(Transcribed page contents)
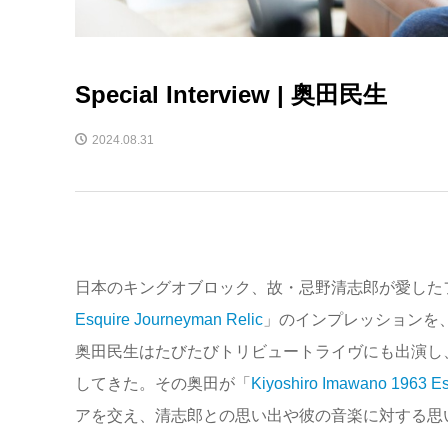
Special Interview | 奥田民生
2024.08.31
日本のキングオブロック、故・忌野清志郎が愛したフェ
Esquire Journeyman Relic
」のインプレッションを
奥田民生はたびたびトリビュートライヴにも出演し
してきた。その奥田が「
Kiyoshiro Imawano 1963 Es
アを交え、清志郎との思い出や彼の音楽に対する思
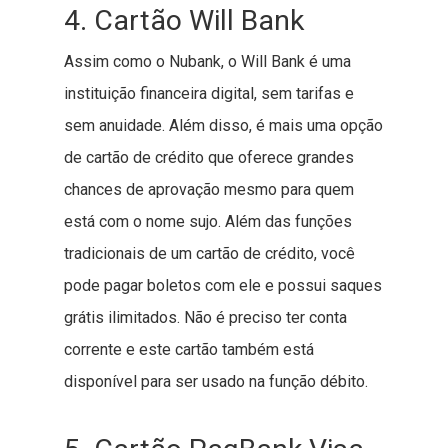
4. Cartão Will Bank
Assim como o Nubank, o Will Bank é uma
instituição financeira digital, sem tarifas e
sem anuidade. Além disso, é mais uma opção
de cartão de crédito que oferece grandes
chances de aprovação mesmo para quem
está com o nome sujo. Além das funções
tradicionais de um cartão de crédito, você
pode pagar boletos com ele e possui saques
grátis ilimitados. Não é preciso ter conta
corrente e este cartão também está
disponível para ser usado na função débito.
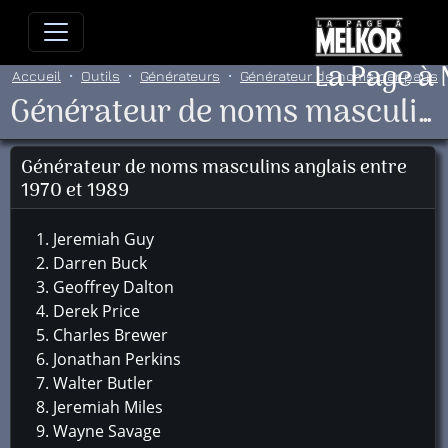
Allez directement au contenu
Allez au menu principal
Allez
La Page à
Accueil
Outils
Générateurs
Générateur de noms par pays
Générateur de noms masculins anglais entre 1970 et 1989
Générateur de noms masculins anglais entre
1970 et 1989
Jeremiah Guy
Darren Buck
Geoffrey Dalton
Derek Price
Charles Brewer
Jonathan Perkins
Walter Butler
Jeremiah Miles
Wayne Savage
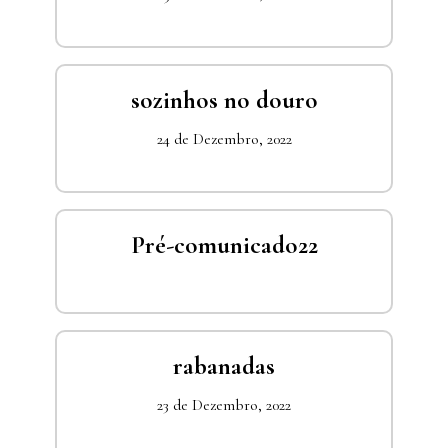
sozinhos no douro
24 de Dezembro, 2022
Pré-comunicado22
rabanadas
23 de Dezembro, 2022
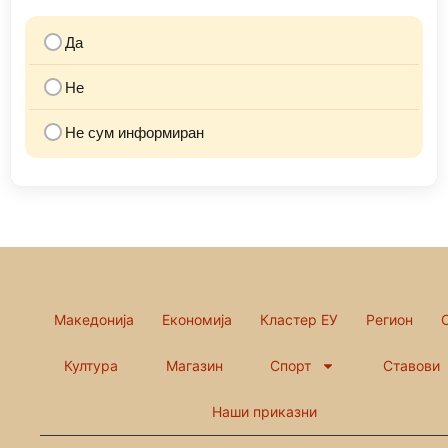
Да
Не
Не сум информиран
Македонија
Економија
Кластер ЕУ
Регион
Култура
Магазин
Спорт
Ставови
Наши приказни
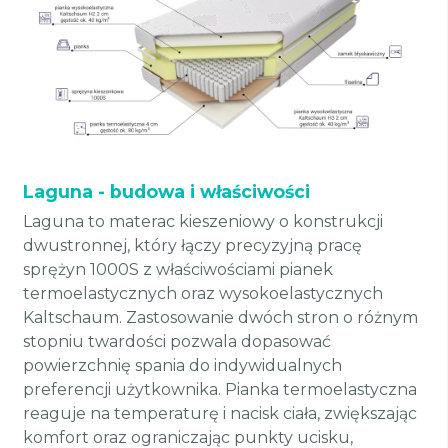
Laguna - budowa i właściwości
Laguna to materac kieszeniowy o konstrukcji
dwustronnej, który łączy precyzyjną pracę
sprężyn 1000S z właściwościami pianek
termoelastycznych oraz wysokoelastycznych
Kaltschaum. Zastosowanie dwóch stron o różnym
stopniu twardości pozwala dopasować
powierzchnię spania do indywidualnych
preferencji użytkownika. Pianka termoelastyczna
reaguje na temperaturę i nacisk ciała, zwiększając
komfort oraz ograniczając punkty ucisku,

Task objective: Throughout the data above, copy all lines where the word "está" is found.

Expected output:
está com o nome sujo. Além das funções
corrente e este cartão também está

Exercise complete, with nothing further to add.